Extract to read
============================================================
It’s incredible to watch a child fight cancer. Any of the families here will tell you it’s the most terrifying experience of your life but also, it’s the most incredible. We see our kids battle things grown men would faint at.The resilience of these kids is astounding. But as incredible as they are….they shouldn’t HAVE to be.

Sophie’s fight and death have inspired a great desire to keep other kids from this monster. That’s what September is to me now. A chance to spread her story and the story of so many others to as many people as possible-To shine light on the lack of funding for new treatments, the lack of long term support as these kids grow and deal with lifelong side effects from the outdated ADULT chemo they recieve. September is a chance to show that COMMUNITY, LOVE, and MASSIVE AMOUNTS OF PRAYER are the only way to get a family through this.

So tonight is in fact to honor these incredible kiddos that are here tonight, the kids that are fighting in the hospital currently, and those that we have lost like Sophie, Brock, Kaylynn, Audri, Riley, Luke….and thousands others. But it’s also for everyone else. The friends and family. The church members. The community. Stand up and fight with us. Go Gold in September and the other 11 months of the year. Because Kids can’t fight cancer alone….and neither can their parents.

I’d like to quickly finish by reading something that I came across recently written by a cancer mom named Carol Baan in 2003.

I HOPE…

I hope you never have to hear the words, ‘Your child has cancer.’

I hope you never have to hear, ‘The prognosis is not good.’

I hope you never have to prepare your child to undergo radiation or chemotherapy, have a port surgically inserted into their chest, be connected to IV poles.

I hope you never have your child look at you with fear in their eyes and say, ‘Don’t worry Mommy, everything will be okay.’

I hope you never have to hold your child as they vomit green bile.

I hope you never have to feed them ice chips for lunch.

I hope you never have to watch the ‘cure’ you pray for slowly take away their identity, as they

lose their hair,

become skeletal,

swell up from steroids,

develop severe acne,

become barely or unable to walk or move,

and look at you with hope in their eyes and say,

‘It’s going to be okay, Mommy.’

I hope that you never have to stay in the hospital for weeks, months, or years at a time, where there is no privacy, sleeping on a slab, with your face to the wall, where you cry in muffled silence.
============================================================
[Collected data entries]
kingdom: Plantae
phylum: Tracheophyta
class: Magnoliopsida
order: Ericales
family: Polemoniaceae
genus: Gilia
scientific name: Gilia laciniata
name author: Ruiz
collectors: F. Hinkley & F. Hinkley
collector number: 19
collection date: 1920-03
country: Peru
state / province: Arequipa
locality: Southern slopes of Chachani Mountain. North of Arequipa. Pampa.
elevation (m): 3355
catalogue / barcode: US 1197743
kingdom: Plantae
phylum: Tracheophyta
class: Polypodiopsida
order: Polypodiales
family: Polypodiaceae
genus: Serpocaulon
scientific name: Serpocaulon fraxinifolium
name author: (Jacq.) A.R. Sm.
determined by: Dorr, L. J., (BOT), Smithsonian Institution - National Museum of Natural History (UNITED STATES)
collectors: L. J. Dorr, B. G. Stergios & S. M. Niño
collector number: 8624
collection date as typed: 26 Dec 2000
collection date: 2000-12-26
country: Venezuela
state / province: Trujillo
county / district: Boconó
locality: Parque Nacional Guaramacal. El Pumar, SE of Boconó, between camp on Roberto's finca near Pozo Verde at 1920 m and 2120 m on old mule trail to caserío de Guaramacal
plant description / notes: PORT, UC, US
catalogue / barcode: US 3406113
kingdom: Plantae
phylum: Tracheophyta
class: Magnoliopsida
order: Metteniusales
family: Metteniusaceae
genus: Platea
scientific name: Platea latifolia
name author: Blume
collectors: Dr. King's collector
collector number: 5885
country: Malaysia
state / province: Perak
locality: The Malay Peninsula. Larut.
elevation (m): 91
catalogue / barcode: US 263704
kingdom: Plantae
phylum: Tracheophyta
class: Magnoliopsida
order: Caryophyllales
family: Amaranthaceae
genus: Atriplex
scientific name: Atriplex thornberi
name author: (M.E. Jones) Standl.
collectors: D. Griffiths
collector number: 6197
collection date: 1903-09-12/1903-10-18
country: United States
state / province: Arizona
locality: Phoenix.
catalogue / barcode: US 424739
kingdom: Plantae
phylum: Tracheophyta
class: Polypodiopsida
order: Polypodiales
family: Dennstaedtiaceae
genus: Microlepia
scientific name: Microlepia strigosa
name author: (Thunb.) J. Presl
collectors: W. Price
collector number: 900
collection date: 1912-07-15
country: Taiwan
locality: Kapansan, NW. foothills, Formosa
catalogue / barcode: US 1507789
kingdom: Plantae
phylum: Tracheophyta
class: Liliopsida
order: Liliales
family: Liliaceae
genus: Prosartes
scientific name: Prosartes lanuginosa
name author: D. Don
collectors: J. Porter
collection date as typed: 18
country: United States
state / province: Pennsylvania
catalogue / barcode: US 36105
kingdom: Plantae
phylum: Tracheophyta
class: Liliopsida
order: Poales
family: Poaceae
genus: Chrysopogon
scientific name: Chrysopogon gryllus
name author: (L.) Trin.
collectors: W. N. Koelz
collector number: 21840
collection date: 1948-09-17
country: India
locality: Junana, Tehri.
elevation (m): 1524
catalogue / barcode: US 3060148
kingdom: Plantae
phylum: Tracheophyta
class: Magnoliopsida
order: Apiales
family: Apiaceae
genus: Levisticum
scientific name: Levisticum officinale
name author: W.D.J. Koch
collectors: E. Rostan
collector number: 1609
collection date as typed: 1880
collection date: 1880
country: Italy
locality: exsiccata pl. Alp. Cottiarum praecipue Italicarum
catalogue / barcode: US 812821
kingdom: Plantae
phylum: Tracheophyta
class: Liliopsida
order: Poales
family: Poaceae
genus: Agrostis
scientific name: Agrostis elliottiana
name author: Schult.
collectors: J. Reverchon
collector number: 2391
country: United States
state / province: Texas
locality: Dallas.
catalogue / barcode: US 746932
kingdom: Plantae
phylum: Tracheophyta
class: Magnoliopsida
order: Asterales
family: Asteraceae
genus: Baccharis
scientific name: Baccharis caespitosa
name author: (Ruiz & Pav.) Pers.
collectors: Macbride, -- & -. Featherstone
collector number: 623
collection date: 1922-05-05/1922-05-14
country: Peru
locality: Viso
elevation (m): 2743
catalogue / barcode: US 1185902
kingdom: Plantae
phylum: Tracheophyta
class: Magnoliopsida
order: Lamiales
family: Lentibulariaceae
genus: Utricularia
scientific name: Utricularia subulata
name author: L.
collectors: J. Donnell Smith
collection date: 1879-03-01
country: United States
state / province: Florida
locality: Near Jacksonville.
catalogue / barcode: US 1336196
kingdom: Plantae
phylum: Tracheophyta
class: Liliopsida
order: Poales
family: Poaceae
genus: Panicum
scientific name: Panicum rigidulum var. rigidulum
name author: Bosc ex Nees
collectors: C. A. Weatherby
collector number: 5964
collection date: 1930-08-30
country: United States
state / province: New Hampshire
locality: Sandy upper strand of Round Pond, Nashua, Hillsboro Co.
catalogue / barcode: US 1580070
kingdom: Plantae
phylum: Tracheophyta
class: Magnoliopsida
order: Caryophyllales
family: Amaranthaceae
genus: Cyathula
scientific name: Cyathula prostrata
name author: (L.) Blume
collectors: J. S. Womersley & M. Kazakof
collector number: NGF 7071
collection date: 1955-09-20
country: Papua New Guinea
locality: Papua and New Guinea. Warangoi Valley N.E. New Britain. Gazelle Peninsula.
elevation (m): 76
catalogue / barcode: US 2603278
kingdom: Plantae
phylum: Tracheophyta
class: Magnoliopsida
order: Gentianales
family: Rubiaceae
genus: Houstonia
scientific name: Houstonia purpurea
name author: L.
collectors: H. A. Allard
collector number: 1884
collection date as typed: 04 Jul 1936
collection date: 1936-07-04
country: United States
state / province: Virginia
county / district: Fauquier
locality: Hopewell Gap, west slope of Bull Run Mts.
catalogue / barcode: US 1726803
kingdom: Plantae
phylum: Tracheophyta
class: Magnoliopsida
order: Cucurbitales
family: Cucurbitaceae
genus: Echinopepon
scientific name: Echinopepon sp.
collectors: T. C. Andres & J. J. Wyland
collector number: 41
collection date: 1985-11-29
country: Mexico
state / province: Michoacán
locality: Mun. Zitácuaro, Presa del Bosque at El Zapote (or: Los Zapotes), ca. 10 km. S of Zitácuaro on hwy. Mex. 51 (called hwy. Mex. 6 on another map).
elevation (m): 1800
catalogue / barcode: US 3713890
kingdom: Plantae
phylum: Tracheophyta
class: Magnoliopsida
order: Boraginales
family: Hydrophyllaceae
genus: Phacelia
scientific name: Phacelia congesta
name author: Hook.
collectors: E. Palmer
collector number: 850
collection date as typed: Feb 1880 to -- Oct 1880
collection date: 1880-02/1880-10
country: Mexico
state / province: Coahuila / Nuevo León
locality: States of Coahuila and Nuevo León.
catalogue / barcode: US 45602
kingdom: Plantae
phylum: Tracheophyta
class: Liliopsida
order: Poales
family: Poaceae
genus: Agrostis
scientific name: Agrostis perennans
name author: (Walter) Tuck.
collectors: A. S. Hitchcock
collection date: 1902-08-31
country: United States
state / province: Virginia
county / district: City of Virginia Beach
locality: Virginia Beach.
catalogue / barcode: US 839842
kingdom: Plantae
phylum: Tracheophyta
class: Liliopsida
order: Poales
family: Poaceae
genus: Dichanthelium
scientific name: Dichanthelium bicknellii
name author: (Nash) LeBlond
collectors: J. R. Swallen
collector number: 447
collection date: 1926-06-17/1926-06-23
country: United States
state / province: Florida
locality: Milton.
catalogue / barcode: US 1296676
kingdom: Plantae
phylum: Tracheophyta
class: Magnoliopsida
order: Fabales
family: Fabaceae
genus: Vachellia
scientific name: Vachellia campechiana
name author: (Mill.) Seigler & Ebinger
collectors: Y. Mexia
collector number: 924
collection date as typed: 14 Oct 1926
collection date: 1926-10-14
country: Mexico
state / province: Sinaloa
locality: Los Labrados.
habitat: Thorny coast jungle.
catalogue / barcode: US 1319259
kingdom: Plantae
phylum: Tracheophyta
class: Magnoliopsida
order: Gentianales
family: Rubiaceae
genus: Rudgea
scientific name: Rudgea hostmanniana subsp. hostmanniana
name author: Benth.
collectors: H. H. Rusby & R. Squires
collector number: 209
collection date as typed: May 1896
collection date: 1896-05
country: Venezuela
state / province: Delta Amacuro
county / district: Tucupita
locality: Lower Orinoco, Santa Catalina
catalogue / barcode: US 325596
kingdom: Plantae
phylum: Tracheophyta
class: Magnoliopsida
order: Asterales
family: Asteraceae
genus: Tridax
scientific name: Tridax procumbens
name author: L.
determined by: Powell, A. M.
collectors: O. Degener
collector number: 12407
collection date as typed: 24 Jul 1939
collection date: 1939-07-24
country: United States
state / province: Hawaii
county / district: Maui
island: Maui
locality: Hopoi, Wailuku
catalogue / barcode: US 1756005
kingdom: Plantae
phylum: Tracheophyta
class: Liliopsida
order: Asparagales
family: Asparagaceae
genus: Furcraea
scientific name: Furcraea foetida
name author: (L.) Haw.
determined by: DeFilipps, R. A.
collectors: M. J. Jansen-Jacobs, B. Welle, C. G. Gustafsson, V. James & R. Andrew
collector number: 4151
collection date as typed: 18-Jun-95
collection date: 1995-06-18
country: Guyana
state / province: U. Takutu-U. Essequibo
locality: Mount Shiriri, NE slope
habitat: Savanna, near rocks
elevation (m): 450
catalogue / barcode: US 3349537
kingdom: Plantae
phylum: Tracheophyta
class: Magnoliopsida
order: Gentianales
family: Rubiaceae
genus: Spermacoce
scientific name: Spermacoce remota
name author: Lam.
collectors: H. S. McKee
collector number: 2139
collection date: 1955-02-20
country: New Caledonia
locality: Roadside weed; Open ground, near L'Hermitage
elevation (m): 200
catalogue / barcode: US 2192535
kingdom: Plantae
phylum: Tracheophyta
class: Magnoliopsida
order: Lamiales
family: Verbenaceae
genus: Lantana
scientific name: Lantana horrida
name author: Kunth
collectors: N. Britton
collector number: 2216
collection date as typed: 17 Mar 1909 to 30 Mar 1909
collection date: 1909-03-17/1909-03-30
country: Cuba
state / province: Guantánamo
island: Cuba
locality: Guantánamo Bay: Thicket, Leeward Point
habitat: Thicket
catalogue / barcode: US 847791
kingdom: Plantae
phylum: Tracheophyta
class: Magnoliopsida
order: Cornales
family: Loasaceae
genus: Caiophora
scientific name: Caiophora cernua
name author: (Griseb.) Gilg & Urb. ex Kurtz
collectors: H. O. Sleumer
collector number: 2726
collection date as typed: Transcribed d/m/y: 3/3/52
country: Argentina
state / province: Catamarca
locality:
============================================================
Parts of the exercise
(1) In the speech about children fighting cancer, who wrote the piece the speaker reads at the end, and when?
(2) Retype the part of the childhood cancer speech that opens with the words containing "So tonight is" and closes with "can their parents.".
(3) Extend the speech about children fighting cancer, starting after its last sentence.

Replies
(1) A cancer mom named Carol Baan wrote it in 2003.

(2)
So tonight is in fact to honor these incredible kiddos that are here tonight, the kids that are fighting in the hospital currently, and those that we have lost like Sophie, Brock, Kaylynn, Audri, Riley, Luke….and thousands others. But it’s also for everyone else. The friends and family. The church members. The community. Stand up and fight with us. Go Gold in September and the other 11 months of the year. Because Kids can’t fight cancer alone….and neither can their parents.

(3)
I hope you never have to see a mother, alone, huddled, in a dark hospital corridor…crying quietly, after just being told, ‘There is nothing more we can do.’

I hope you never have to watch a family wander aimlessly, minutes after their child’s body has been removed.

I hope you never have to use every bit of energy you have left, with all of this going on around you to remain positive, and the feelings of guilt, sorrow, hope and fear, overwhelm you.

I hope you never have to see a child’s head bolted to the table as they receive radiation.

I hope you never have to take your child home (grateful but so afraid) in a wheelchair because the chemo and radiation has damaged their muscles, 35 pounds lighter, pale, bald, and scarred. And they look at you with faith in their eyes and say, ‘It’s going to be okay Mommy.’

I hope you never have to face the few friends that have stuck beside you and hear them say, ‘Thank God that is over with,’…because you know it never will be.

Your life becomes a whirl of doctors, blood tests and MRI’s and you try to get your life back to ‘normal’. While living in mind-numbing fear that any one of those tests could result in hearing the dreaded words…

‘The cancer has returned’ or ‘The tumor is growing.’

And your friends become even fewer.

I hope you never have to experience any of these things…Because…only then…

Will you understand…

Thank you so much for being here and for supporting Gold Network. I hope you’ll Go Gold with us all month long.